Cet Alsacien exerçait le métier de négociant en vin à Strasbourg. Après la défaite de 1870, fuyant l’annexion allemande, il choisit de s’installer en Bretagne. En 1872, l’entrepreneur s’associe à messieurs Sanson, Chapelle et Wurtz pour acquérir une parcelle nue au faubourg de la Guerche. Un an plus tard, la brasserie de l’actuelle rue Saint-Hélier met ses cuves en service.

Pendant cinquante ans, la brasserie change régulièrement de mains et de nom au gré des cessions de part, des décès et des remariages, sans quitter toutefois le giron familial ni renier ses attaches alsaciennes.

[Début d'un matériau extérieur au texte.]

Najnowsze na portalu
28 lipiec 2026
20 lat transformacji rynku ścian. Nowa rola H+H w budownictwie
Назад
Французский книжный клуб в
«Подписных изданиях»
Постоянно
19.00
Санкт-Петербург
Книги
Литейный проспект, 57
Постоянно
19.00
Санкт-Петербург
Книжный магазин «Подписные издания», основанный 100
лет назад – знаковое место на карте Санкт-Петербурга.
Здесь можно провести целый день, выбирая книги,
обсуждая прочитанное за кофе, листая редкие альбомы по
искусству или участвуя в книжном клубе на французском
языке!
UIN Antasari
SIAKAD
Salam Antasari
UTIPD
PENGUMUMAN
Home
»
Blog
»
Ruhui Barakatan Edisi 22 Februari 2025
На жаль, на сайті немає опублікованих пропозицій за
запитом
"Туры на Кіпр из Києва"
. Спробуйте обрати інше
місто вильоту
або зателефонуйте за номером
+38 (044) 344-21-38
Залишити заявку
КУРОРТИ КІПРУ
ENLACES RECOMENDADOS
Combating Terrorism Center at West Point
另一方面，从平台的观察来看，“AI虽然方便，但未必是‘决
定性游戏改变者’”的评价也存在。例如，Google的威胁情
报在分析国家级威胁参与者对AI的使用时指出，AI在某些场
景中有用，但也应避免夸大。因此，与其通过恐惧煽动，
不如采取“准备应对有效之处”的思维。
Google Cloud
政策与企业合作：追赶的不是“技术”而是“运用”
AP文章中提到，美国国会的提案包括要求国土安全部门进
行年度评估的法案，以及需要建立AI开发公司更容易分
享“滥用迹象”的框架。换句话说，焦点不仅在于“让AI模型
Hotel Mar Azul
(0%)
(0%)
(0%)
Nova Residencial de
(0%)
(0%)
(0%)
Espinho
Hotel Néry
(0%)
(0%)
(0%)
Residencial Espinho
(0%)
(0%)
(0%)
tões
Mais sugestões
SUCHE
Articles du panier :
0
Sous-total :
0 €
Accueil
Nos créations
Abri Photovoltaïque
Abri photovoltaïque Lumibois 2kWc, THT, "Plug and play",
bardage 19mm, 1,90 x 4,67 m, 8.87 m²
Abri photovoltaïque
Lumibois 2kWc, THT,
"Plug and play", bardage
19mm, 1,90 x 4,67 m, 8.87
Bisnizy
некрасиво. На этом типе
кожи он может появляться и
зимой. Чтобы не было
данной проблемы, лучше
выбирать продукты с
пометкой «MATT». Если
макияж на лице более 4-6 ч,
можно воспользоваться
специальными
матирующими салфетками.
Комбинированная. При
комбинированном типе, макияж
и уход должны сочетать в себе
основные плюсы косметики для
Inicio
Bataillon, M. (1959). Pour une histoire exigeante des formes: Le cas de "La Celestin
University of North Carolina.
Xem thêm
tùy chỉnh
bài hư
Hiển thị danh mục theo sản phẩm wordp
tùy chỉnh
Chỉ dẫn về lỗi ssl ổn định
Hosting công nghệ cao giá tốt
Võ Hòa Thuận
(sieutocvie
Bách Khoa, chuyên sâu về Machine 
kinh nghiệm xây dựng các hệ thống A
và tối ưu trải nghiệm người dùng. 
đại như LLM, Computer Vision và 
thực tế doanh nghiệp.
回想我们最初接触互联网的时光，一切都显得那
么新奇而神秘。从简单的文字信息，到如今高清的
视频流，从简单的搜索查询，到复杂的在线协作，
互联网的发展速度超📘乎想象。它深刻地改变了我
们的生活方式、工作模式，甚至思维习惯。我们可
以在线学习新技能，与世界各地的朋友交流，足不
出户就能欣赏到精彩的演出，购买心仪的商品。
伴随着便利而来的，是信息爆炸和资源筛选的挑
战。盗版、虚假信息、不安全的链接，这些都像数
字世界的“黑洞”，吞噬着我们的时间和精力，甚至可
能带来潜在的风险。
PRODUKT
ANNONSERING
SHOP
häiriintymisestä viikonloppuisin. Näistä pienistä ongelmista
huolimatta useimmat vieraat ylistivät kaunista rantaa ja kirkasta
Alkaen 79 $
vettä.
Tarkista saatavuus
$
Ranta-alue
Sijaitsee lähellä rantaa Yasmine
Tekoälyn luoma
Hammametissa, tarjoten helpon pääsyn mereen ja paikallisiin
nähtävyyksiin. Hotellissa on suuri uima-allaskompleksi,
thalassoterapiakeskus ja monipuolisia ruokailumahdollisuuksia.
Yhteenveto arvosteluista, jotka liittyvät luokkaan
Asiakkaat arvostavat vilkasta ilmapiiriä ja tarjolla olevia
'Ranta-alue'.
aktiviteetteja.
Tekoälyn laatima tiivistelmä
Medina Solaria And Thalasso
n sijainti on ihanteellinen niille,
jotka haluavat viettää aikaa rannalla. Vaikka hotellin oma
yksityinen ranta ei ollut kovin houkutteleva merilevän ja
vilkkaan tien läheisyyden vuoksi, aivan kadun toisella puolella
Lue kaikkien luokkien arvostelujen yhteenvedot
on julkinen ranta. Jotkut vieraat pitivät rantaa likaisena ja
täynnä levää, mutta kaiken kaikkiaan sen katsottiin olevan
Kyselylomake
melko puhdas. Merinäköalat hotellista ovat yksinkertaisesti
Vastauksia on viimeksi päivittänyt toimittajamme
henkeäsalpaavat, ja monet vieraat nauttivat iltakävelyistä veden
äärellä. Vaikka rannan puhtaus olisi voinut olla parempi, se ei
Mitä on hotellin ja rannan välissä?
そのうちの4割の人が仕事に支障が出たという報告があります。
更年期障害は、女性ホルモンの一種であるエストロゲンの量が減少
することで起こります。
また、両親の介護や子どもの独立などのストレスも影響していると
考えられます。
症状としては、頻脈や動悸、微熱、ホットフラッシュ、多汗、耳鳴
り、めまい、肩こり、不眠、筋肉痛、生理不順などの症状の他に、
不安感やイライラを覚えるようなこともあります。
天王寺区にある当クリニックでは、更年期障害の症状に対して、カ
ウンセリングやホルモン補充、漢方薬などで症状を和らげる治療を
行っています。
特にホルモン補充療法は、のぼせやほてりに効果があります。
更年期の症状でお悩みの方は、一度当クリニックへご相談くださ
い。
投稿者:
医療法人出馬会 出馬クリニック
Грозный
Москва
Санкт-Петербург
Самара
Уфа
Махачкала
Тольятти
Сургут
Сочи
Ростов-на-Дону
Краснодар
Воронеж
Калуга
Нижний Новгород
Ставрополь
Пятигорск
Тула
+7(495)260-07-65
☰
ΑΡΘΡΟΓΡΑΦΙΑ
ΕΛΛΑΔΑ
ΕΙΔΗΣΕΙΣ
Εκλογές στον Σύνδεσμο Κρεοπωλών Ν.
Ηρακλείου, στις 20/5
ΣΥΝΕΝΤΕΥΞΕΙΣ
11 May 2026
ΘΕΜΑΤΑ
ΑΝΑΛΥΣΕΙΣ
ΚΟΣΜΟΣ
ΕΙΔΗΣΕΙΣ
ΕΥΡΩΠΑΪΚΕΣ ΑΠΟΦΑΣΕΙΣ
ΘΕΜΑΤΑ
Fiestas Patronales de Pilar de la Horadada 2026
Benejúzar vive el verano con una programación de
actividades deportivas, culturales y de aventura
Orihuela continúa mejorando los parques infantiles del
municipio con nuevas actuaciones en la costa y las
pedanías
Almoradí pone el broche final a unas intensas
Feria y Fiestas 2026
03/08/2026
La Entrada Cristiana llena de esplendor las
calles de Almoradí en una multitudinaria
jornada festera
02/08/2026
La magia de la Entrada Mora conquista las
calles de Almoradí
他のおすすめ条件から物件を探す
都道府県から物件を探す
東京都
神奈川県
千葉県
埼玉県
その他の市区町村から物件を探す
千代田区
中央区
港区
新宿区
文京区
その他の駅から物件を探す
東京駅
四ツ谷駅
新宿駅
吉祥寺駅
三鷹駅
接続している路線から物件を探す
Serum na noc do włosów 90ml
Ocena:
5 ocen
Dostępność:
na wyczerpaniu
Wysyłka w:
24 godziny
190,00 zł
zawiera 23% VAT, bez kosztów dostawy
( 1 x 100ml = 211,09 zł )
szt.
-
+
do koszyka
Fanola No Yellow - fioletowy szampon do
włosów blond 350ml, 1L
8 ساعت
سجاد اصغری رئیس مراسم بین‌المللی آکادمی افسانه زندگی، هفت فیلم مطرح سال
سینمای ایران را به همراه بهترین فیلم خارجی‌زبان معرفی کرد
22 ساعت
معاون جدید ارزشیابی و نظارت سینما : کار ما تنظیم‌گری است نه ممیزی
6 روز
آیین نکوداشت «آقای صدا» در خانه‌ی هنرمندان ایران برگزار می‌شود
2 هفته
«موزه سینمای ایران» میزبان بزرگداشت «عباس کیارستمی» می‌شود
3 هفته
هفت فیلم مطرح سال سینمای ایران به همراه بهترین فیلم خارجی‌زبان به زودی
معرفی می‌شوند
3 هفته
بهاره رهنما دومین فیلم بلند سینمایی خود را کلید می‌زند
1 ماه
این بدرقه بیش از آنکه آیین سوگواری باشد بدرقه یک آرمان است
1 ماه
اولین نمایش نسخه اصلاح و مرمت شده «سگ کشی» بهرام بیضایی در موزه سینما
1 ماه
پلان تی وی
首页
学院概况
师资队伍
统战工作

C’est seulement en 1932 qu’elle prend le nom de brasserie Graff, sous la conduite de Jacques-Adolphe Graff, second fils du fondateur.

Entre 1927 et 1934, l’usine fait l’objet d’importants travaux d’extension et de modernisation pour remplacer les bâtiments vétustes. Le silo à malt, la salle de fermentation ainsi que l’atelier de conditionnement portent la signature de l’architecte Georges-Robert Lefort. La brasserie emploie alors 200 ouvriers et fait la fierté de la ville. En 1936, Jacques-Adolphe Graff est même élu à la tête de l’Union du commerce et de l’industrie rennaise. Tout un symbole.